▶ _Exercise data_
++++++
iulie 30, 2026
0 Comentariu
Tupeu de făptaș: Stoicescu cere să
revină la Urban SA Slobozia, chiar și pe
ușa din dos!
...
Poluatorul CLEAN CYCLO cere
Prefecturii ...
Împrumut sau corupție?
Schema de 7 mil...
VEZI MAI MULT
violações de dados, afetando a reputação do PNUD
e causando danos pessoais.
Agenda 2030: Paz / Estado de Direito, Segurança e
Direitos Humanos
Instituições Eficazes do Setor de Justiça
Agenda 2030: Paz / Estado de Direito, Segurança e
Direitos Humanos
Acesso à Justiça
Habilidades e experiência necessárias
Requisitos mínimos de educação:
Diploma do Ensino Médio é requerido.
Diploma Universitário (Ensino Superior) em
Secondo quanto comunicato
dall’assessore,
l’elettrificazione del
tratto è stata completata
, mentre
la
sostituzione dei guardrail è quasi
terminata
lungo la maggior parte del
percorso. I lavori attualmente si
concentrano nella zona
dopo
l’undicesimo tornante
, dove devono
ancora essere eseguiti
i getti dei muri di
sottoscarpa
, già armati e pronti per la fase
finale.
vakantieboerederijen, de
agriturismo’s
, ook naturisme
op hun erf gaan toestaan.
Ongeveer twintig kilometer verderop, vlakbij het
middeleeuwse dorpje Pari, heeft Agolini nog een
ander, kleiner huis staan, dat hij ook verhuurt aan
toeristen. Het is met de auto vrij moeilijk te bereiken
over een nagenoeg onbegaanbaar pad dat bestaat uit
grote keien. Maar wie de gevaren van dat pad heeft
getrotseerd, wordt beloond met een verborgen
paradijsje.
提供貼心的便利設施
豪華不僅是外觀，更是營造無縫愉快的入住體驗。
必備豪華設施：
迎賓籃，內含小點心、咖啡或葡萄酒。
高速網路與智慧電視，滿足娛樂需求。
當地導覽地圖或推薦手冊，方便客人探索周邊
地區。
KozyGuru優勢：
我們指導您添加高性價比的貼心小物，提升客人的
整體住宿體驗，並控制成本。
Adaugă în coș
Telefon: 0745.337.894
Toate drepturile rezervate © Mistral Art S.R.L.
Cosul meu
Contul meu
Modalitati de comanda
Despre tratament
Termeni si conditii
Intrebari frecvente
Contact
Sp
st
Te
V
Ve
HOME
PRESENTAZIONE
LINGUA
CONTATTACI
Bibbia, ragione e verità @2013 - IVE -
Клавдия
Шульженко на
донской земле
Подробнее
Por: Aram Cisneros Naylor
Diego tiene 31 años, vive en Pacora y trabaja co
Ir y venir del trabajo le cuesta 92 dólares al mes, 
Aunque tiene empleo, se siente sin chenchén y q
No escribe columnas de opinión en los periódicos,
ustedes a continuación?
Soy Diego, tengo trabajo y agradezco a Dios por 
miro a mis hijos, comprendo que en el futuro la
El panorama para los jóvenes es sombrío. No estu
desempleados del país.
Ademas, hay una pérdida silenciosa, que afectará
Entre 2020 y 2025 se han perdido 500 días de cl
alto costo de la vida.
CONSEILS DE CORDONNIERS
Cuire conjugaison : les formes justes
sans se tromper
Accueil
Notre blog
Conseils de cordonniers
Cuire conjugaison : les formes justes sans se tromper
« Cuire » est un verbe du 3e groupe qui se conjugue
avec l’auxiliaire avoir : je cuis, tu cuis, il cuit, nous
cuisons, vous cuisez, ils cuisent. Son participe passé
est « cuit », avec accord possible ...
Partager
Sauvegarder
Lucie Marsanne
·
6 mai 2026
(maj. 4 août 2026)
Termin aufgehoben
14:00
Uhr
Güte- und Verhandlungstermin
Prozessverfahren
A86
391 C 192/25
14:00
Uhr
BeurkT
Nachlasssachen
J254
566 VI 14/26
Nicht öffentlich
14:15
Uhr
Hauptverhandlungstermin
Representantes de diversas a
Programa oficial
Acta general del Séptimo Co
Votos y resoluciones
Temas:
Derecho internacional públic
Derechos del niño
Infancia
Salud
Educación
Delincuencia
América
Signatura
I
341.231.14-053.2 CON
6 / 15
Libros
++++++
▶ _Action item_
The reply must consist solely of the lines from the one containing "Hauptverhandlungstermin" through the last line in the material above, reproduced exactly.

▶ _Response to this task_
Hauptverhandlungstermin
Representantes de diversas a
Programa oficial
Acta general del Séptimo Co
Votos y resoluciones
Temas:
Derecho internacional públic
Derechos del niño
Infancia
Salud
Educación
Delincuencia
América
Signatura
I
341.231.14-053.2 CON
6 / 15
Libros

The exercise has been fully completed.